Un’Europa sempre più digitale non può permettere che l’Italia rimanga indietro, nell’immediato dobbiamo affrontare la crisi, ma questo non ci deve fare abbandonare il progetto di creare le condizioni per uno sviluppo sostenibile nel medio-lungo termine. Quello sul digitale e banda larga può essere un formidabile investimento per uscire dal guado. L’accesso a Internet a banda larga, oltre a essere considerato un servizio universale, deve essere inteso anche come bene comune, al mantenimento e allo sviluppo tecnologico al quale tutti gli operatori dovranno contribuire. Occorre creare la società della Rete sostenuta anche da fondi della Cassa depositi e Prestiti e lanciare un grande e ambizioso progetto di passaggio da una rete oggi in rame a una in fibra ottica.

Conclusioni
La Rete, l’esplosione dei social network, la diffusione di aggregazioni spirituali e la crescita di forme amicali collettive non sono solo modi per far ricrescere l’economia, sono anche metodi per supplire alle carenze del welfare pubblico. “Il vuoto lasciato - scrive il Censis - nella fascia intermedia della società dalla polarizzazione tra il mercato e la finanza può essere riempito soltanto dalla rappresentanza”.
E se nel prossimo futuro potrebbero esserci tensioni sociali e conflitti, “a causa della tendenza all’aumento delle diseguaglianze e dei processi che creano emarginazione”, il “disinnesco” delle tensioni passa attraverso l’arricchimento dei rapporti sociali: “è nel binomio più articolazione, più relazione che la società italiana può riprendere respiro”.

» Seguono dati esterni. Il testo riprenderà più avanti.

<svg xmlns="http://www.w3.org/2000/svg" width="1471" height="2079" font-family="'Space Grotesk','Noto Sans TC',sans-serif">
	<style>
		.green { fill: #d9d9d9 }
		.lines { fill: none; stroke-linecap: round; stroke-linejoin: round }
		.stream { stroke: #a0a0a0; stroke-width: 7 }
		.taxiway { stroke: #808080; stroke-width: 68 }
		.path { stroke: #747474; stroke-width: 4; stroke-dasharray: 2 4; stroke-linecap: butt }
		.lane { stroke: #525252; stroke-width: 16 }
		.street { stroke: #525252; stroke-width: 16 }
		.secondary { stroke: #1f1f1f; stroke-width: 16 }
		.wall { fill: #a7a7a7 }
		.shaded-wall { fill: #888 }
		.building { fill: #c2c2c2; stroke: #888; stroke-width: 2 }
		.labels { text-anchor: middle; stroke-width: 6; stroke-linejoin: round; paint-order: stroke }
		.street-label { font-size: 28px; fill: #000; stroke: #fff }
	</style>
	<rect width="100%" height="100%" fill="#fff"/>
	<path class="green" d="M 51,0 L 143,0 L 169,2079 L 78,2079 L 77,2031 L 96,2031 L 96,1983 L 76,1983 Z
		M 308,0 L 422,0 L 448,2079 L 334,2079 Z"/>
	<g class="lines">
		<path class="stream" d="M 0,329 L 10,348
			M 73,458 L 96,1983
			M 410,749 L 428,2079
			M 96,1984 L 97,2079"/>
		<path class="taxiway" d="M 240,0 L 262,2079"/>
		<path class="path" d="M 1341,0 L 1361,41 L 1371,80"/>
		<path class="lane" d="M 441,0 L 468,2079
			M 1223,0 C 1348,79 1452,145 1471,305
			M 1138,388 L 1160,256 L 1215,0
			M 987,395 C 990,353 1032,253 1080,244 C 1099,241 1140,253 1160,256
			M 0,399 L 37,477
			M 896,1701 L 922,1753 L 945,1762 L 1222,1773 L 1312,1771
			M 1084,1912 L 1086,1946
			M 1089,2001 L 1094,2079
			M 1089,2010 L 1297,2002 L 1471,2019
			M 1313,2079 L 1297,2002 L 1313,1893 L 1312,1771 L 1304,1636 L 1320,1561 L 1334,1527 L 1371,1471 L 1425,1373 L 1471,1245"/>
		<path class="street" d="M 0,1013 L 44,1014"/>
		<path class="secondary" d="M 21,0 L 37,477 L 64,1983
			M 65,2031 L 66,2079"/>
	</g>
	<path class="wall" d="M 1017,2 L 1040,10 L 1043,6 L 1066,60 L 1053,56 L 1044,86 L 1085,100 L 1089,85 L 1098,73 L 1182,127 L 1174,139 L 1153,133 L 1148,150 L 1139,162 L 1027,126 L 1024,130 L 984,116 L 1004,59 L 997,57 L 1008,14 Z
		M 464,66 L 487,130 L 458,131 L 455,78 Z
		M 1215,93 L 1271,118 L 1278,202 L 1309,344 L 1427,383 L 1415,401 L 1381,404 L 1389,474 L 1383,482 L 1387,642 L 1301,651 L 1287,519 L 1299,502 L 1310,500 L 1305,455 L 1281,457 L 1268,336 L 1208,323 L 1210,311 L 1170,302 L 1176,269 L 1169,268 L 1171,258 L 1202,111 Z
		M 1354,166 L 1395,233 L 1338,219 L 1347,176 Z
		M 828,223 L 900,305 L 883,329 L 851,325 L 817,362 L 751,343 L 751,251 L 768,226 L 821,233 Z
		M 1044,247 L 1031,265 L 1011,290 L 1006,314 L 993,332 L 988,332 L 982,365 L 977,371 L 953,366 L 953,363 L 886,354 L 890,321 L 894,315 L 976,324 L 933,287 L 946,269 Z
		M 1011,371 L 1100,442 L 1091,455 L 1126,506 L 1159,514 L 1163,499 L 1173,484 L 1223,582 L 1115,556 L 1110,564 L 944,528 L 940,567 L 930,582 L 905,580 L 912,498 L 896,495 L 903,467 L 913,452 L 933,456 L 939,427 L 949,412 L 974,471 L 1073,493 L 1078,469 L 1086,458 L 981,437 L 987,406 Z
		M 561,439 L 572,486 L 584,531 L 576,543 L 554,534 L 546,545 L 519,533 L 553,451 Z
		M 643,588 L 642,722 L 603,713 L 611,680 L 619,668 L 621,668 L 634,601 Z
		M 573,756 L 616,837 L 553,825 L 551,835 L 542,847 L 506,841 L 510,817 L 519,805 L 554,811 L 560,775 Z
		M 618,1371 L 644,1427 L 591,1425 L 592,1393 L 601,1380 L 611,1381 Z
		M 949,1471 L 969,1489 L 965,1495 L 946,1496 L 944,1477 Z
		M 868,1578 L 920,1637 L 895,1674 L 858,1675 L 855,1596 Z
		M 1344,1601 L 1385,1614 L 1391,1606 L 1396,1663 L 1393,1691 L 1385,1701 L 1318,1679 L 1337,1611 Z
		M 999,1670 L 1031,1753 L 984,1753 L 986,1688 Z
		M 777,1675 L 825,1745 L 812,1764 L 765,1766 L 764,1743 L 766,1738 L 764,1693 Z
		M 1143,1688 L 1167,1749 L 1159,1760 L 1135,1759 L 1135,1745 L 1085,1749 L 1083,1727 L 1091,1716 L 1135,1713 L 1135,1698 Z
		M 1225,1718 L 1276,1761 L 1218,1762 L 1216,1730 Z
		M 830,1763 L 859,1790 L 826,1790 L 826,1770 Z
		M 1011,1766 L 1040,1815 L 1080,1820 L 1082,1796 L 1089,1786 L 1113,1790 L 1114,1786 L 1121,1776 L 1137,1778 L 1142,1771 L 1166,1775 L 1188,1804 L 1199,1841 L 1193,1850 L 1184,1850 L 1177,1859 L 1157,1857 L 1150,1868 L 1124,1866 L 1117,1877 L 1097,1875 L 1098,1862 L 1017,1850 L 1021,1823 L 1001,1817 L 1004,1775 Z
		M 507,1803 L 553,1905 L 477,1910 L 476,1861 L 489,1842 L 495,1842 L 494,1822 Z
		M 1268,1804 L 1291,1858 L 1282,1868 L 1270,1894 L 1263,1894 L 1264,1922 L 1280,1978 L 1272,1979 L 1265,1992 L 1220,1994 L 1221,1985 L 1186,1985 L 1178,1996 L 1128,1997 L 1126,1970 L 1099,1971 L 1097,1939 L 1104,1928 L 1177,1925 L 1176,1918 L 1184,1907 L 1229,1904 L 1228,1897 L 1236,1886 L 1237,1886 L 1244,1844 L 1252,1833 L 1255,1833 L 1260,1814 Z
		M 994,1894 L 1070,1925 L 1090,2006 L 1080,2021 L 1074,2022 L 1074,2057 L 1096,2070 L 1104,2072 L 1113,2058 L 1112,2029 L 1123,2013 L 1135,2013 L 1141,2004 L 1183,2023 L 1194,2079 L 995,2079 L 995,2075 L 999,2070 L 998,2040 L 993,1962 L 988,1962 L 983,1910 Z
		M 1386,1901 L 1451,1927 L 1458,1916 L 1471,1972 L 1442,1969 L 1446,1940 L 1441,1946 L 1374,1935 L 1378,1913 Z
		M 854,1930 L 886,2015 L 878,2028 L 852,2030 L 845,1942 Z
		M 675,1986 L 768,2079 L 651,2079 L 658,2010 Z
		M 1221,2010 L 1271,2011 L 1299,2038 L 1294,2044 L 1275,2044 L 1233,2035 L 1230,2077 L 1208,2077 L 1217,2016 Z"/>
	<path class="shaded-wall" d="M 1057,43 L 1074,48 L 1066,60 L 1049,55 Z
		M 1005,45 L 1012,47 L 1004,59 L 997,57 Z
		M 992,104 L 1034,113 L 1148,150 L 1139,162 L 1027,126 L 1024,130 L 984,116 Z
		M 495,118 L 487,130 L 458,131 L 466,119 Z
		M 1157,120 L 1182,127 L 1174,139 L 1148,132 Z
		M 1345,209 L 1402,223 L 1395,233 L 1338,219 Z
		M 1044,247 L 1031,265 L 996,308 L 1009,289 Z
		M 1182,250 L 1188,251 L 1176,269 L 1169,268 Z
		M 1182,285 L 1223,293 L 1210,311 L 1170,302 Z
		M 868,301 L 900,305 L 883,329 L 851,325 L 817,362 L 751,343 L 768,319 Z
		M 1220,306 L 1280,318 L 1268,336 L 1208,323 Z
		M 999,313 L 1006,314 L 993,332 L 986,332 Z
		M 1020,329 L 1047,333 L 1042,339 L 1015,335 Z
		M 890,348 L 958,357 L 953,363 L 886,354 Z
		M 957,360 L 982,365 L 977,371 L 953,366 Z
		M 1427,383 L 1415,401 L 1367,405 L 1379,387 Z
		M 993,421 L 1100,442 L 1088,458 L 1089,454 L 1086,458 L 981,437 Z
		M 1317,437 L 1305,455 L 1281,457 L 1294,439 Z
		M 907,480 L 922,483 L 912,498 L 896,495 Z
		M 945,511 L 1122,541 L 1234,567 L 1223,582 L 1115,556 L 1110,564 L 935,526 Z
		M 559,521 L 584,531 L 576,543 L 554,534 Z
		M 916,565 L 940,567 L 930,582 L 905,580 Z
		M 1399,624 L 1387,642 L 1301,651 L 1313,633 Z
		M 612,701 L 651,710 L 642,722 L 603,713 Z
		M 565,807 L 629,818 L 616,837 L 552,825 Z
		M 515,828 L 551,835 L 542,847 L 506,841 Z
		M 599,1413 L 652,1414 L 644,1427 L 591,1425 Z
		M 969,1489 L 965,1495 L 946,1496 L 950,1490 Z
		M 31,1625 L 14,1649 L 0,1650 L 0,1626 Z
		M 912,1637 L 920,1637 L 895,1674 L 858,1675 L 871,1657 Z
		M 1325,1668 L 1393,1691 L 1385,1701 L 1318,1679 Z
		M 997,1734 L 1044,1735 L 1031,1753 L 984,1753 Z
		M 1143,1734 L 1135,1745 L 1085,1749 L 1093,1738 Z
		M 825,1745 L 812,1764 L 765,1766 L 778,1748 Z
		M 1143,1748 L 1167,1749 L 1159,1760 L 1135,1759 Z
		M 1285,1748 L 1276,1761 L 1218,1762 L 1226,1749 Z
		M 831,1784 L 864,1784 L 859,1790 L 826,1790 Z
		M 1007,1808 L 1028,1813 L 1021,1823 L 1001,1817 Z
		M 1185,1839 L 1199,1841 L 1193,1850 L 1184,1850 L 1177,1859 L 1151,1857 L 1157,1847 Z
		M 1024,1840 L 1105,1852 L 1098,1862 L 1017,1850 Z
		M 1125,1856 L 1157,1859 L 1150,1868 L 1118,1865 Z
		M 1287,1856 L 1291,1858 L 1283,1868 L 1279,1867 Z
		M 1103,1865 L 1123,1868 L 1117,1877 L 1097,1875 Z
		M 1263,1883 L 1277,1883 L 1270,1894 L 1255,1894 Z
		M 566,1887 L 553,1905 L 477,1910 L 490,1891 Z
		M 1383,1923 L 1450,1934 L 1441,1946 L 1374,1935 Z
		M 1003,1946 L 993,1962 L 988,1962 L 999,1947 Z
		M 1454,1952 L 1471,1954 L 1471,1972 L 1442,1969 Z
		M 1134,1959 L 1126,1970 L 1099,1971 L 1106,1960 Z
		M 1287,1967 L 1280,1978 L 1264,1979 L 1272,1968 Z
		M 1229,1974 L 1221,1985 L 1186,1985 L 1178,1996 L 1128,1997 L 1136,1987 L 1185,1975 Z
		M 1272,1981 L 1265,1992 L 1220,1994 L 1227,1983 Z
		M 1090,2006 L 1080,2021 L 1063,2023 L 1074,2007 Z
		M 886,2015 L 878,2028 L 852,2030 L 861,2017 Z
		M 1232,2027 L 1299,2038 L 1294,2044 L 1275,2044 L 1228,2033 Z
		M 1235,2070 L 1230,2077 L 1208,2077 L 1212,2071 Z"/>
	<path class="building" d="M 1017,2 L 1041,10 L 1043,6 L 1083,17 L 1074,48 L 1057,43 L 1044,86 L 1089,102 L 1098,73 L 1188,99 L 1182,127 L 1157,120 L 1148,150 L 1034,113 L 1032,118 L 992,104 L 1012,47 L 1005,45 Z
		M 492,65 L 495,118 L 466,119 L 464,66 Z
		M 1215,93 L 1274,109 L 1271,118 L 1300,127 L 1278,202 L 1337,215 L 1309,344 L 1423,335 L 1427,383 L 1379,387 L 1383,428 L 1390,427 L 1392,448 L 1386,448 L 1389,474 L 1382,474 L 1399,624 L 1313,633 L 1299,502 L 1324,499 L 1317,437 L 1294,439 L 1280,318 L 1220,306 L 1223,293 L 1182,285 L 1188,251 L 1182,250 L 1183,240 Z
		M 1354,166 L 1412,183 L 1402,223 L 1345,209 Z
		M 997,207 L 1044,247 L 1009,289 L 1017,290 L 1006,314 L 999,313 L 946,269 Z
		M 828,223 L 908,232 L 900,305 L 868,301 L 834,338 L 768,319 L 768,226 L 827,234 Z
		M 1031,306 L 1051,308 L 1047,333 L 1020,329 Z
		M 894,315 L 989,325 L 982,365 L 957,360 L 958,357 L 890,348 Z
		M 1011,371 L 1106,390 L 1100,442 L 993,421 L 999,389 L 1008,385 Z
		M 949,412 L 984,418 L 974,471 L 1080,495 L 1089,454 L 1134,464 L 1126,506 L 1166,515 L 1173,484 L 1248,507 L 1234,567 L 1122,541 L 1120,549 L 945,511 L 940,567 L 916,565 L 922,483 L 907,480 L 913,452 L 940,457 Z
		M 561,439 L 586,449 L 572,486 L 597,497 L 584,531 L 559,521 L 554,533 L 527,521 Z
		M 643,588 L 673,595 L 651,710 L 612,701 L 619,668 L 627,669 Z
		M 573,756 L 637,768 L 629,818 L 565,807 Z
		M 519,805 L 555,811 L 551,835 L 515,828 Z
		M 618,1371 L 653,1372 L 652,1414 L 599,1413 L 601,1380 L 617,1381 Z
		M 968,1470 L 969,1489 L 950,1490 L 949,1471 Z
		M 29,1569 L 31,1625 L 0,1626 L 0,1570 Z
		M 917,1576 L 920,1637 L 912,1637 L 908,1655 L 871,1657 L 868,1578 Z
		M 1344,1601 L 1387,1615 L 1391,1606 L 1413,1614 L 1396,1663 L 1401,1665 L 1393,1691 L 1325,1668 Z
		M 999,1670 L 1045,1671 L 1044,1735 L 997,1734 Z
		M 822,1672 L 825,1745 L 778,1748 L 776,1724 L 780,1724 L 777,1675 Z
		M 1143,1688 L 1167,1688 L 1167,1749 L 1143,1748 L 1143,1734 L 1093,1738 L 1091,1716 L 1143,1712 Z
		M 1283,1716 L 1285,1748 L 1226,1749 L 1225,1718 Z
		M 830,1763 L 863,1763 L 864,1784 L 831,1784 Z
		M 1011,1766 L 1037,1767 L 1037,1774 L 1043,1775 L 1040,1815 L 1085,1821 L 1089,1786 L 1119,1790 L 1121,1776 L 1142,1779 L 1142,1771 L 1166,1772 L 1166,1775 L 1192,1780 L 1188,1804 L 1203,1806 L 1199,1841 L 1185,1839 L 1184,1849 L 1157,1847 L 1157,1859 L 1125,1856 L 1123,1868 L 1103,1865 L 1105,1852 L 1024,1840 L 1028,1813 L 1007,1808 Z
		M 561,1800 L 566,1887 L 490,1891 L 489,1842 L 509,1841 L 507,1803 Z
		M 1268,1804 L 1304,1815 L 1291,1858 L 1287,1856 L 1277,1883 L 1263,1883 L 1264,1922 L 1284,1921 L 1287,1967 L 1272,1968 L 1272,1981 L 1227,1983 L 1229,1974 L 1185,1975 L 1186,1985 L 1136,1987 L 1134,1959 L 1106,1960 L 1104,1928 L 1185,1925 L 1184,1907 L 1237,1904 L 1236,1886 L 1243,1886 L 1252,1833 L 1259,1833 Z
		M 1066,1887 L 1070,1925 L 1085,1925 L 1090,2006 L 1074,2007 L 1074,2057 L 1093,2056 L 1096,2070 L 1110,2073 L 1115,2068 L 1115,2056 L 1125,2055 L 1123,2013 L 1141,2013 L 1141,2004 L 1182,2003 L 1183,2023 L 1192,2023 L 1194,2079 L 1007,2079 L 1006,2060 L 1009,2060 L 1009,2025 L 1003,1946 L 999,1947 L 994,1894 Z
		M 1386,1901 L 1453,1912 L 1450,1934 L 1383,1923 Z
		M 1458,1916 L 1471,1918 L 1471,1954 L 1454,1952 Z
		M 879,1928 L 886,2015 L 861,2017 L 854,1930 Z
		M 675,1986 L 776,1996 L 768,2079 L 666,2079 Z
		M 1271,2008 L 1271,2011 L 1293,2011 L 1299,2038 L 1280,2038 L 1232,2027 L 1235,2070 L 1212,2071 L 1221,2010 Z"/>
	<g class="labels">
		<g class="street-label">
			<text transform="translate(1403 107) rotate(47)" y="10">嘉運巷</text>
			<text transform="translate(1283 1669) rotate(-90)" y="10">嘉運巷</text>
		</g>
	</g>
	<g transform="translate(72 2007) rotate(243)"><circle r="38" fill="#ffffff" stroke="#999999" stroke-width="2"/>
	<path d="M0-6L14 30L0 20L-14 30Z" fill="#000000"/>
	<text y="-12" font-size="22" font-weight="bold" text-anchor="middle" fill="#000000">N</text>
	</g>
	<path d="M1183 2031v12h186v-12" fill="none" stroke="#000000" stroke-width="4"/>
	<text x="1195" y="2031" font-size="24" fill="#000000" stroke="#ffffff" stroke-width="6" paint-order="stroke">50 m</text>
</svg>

Il Censis infatti guarda all’economia reale come unica strada per uscire dalla crisi, perché in fondo “siamo ancora una realtà in cui vige il primato dell’economia reale, nonostante l’attuale trionfo dell’economia finanziaria”. Anche l’Ocse sottolinea che l’occupazione è il modo migliore di ridurre le disparità, tramite la creazione di posti di lavoro “qualitativamente e quantitativamente migliori”. È essenziale - indica L’Organizzazione – “investire nelle risorse umane, fin dalla prima infanzia e per tutto il ciclo dell’istruzione e occorre fornire incentivi sufficienti sia ai lavoratori, sia ai datori di lavoro, affinché investano nelle competenze lungo l’intero arco della vita lavorativa”.